La ilusión de vender
Hace algunos años, cuando todavía pensaba que vender en el sector industrial dependía únicamente de tener buenos contactos, acompañé a un jefe comercial a una reunión en una planta. Él caminaba con la seguridad de quien cree que el proyecto ya está ganado. Antes de entrar me dijo, casi como un secreto: “Tranquilo, el cliente es amigo. Solo falta la cotización”. Yo, más joven y sin la experiencia de hoy, le creí.
La reunión fue perfecta. El cliente sonrió, hablamos de soluciones, revisamos detalles técnicos y nos pidió enviar la propuesta “cuando esté lista”. Salimos satisfechos. Había un ambiente de triunfo anticipado, de esos que te hacen pensar que ya puedes avanzar al siguiente proyecto. Pero tres semanas después recibimos el correo que todos hemos recibido al menos una vez: “Gracias por su propuesta. Hemos decidido continuar con otro proveedor”.
No habíamos perdido por precio, ni por capacidad técnica. Simplemente nunca habíamos vendido nada. Solo habíamos reaccionado.
Ese día entendí algo que muchas empresas del sector construcción aún se resisten a aceptar: la mayoría no vende… solo cotiza. Y esa diferencia explica por qué tantos equipos trabajan duro, pero avanzan poco. Enviamos decenas de ofertas, invertimos horas de ingeniería, ajustamos precios, hacemos malabares para llegar a los plazos, y aun así no logramos resultados consistentes. Lo llamamos “gestión comercial”, pero en realidad es una especie de reflejo automático: llega una solicitud, armamos la propuesta, cruzamos los dedos.
Es curioso cómo en nuestra industria la cotización se ha convertido en un indicador simbólico de productividad. Mientras más propuestas envías, más “comercial” pareces. Sin embargo, cuando observas los números y desmenuzas los procesos, descubres que muchas de esas propuestas jamás tuvieron posibilidad real de convertirse en un proyecto. Son ofertas enviadas más por costumbre que por estrategia; más por presión interna que por análisis de viabilidad; más por miedo a “quedar fuera” que por una intención genuina de vender.
En ese afán de movimiento constante, olvidamos que una venta industrial no se gana en el Excel. Se gana antes: cuando entiendes la necesidad real del cliente, cuando defines tus servicios en función de esa necesidad, cuando construyes credibilidad desde la ingeniería, cuando integras a tu oficina técnica para marcar la agenda técnica de la solución, y cuando priorizas solo las oportunidades donde realmente tienes ventaja competitiva.

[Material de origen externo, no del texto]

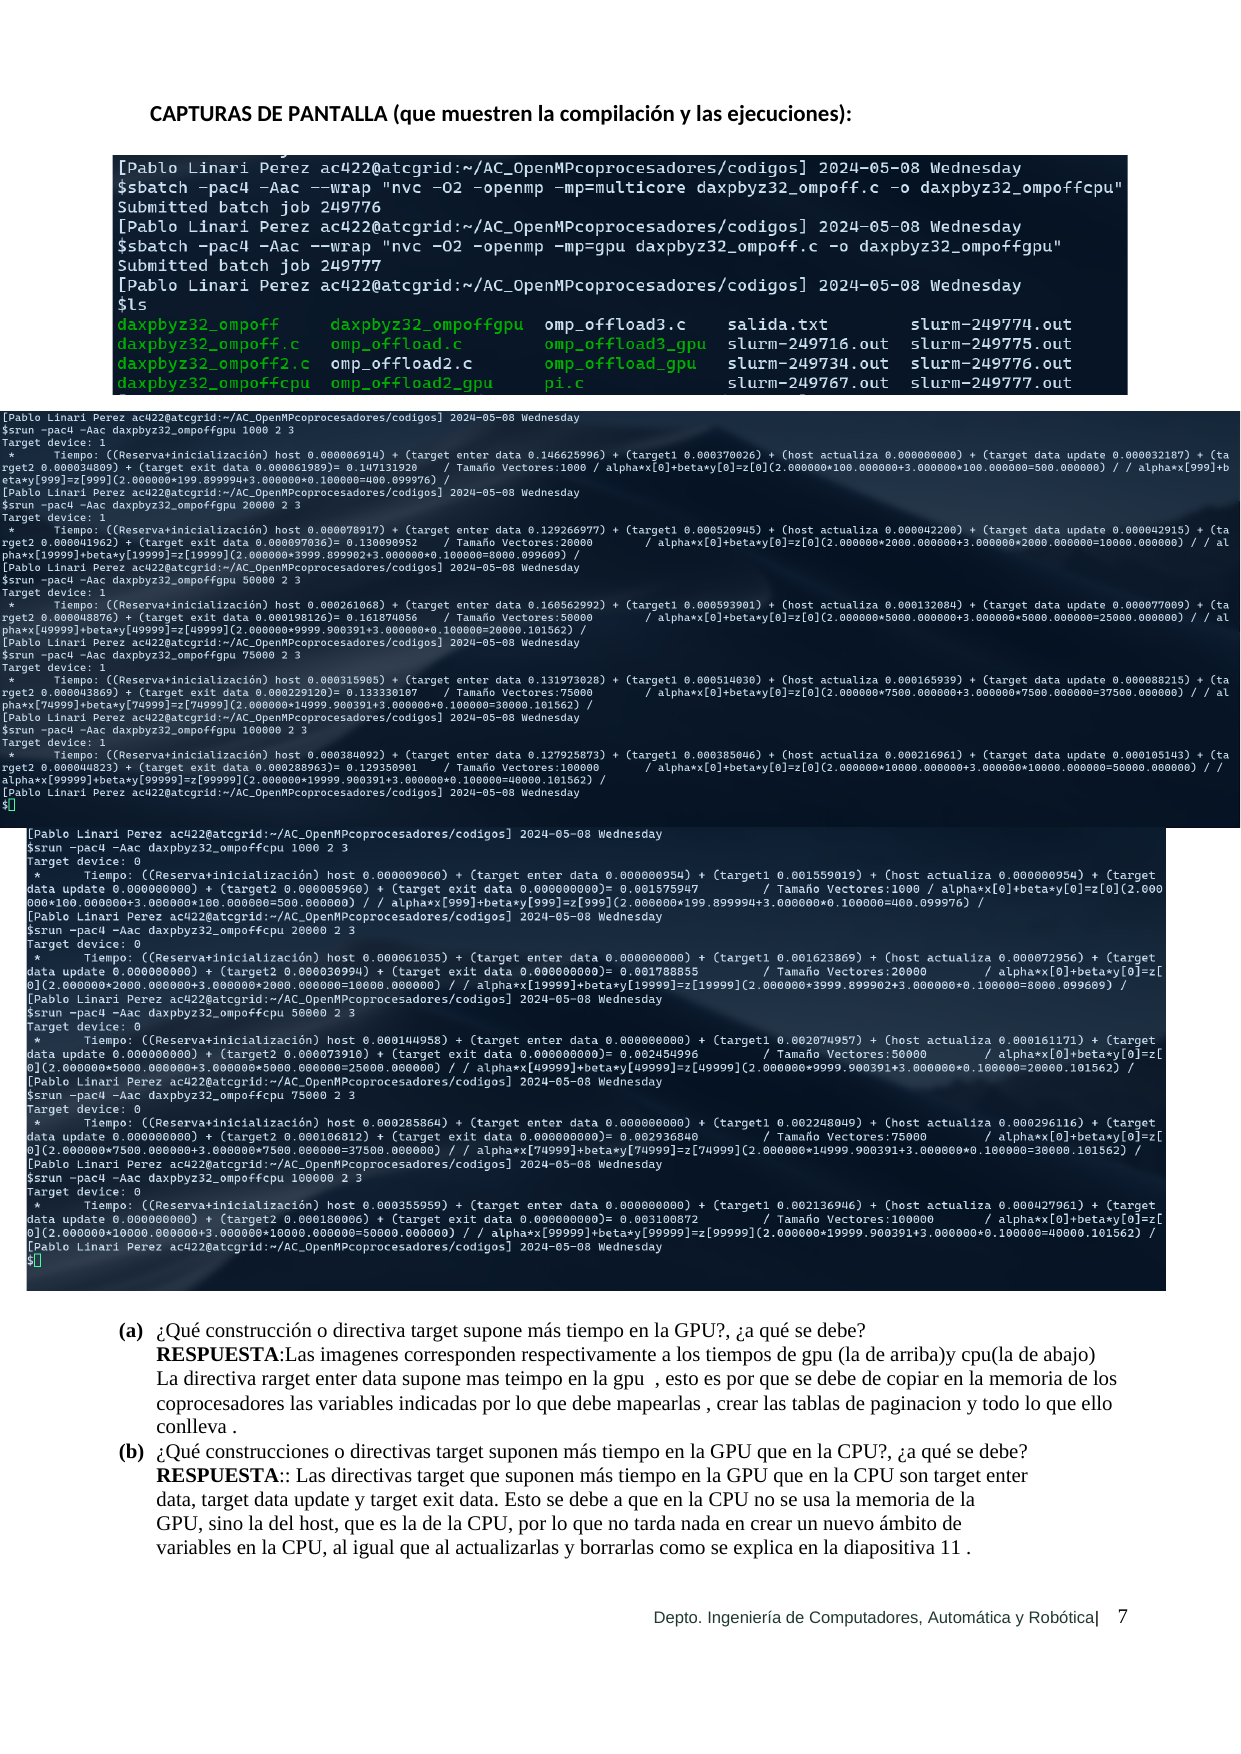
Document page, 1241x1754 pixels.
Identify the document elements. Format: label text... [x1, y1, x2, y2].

El sector construcción vive hoy una paradoja: todas las empresas quieren crecer, pero pocas están dispuestas a cuestionar la forma en que venden. Incluso aquellas que se consideran “profesionales” mantienen procesos comerciales que existen solo en PowerPoint, propuestas de valor que suenan bien pero no se viven, y estrategias que se anuncian cada año pero no cambian nada en el día a día. Se repite el mismo ciclo: cotizar, esperar, perder, justificar. Y empezar otra vez.
Pero tarde o temprano llega el golpe. Una licitación perdida que parecía segura. Un cliente que elige un proveedor menos conocido. Un año entero con decenas de ofertas enviadas y muy pocos proyectos reales. Y cuando llega ese golpe, aparece la pregunta que marca el punto de inflexión: ¿Estoy vendiendo… o simplemente estoy reaccionando?
Responderla no es cómodo. Pero es el primer paso para transformar por completo la lógica comercial de una empresa. Porque la verdad es esta: la venta industrial empieza mucho antes de la cotización. Empieza cuando defines tus servicios de manera coherente con la necesidad del cliente. Empieza cuando seleccionas las oportunidades correctas. Empieza cuando te posicionas como confiable antes siquiera de enviar una propuesta. Empieza cuando dejas de depender del contacto, del favor o del precio final.
Vender no es un acto. Es un sistema. Es una cultura. Es una forma de pensar.
Y si algo necesita hoy el sector construcción es empresas que dejen de sobrevivir a punta de cotizaciones y comiencen a vender de verdad. Empresas que entiendan que competir solo por precio es una ruta segura a la fragilidad. Empresas que dejen de apostar y empiecen a construir.
Porque al final, la mayoría cotiza para sobrevivir.
Pero quienes entienden el proceso… venden para trascender.